Jaiveer Singh aide les robots et les développeurs à progresser plus rapidement
Jaiveer Singh, ingénieur logiciel chez NVIDIA, dirige l'équipe responsable d'Isaac ROS (Robot Operating System), une pile logicielle open source construite sur le framework ROS 2 et accélérée par les bibliothèques CUDA de NVIDIA. Isaac ROS fournit aux développeurs un ensemble de modules pour la perception, la détection d'objets, la cartographie (SLAM), la détection de collision et la planification de mouvements. La plateforme est compatible avec les robots mobiles autonomes (AMR), les systèmes de manipulation et les humanoïdes, et peut s'exécuter sur des postes de travail, sur le DGX Spark (le supercalculateur IA personnel de NVIDIA) ainsi que sur les systèmes embarqués Jetson. Le projet a débuté comme un projet de stage de Singh, alors étudiant en génie électrique, informatique et gestion à l'Université de Californie Berkeley, avec une question simple : publier des bibliothèques GPU open source pour la robotique aurait-il de la valeur ? La réponse s'est avérée positive, et Isaac ROS est depuis devenu un composant central de l'écosystème robotique NVIDIA.
L'importance d'Isaac ROS pour l'industrie tient à sa modularité et à son positionnement comme couche d'intégration entre l'IA générative et le déploiement physique. Contrairement à l'ancien Isaac SDK, la version ROS se présente, selon Singh lui-même, comme "un ensemble de briques LEGO" : les développeurs assemblent les modules selon leurs besoins et les combinent avec du code ROS communautaire existant. Pour un intégrateur ou un OEM qui cherche à passer de la démonstration au déploiement série, cette approche réduit la friction d'adoption. Elle répond aussi à une préoccupation structurelle du secteur : la pérennité de la pile logicielle. Un startup qui construit sur un système fermé doit faire confiance au fait que ce système correspondra toujours à ses besoins dans deux ou trois ans, une promesse difficile à tenir dans un marché qui se recompose chaque trimestre.
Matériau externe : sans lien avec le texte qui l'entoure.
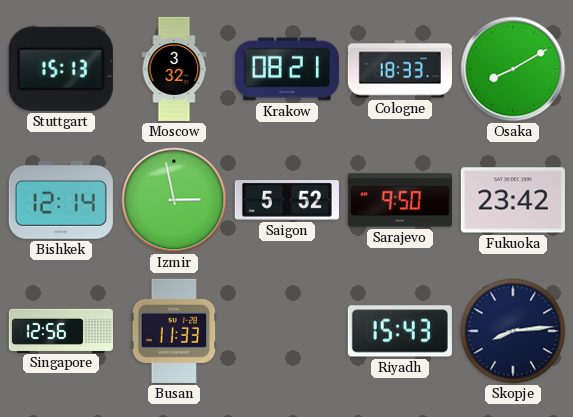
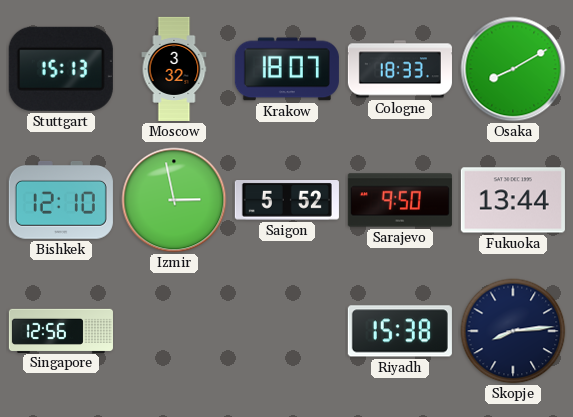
Krakow: 08:21 -> 18:07
Bishkek: 12:14 -> 12:10
Fukuoka: 23:42 -> 13:44
Busan: 11:33 -> none
Riyadh: 15:43 -> 15:38
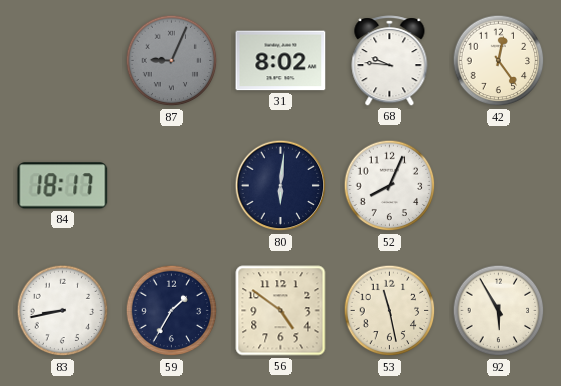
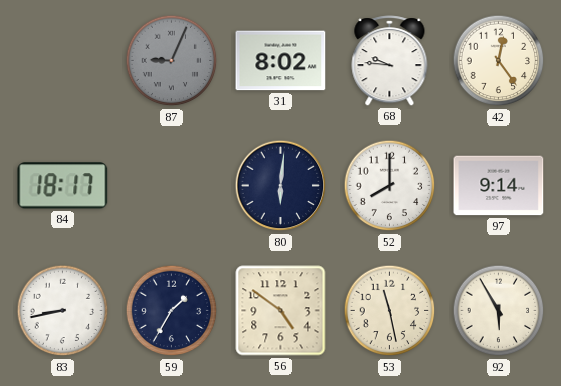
52: 8:04 -> 8:00
97: none -> 9:14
L'open source apporte ici une garantie d'auditabilité et de continuité que les systèmes propriétaires peinent à offrir.
NVIDIA s'est positionné sur la robotique bien avant que le secteur devienne un sujet grand public, et Isaac ROS s'inscrit dans cette continuité stratégique. La plateforme évolue aujourd'hui pour répondre aux exigences des humanoïdes, qui requièrent une stack logicielle de bout en bout capable de gérer des agents IA, de la simulation (Isaac Sim) au déploiement edge sur Jetson. Les concurrents directs sur la couche middleware incluent ROS 2 non-accéléré utilisé seul, mais aussi les environnements propriétaires de Boston Dynamics, Agility Robotics ou Figure AI, qui développent leurs propres stacks internes. NVIDIA joue ici un rôle transversal d'infrastructure partagée, moins visible qu'un robot humanoïde en vidéo, mais potentiellement plus déterminant pour la cadence industrielle du secteur. Les prochaines étapes annoncées portent sur le renforcement du support aux agents IA et aux systèmes humanoïdes, deux segments en forte croissance depuis 2024.
Les intégrateurs et startups robotiques français et européens peuvent bénéficier d'Isaac ROS comme couche middleware open source pour accélérer leurs déploiements, mais l'impact reste indirect et dépendant de l'adoption de l'écosystème NVIDIA.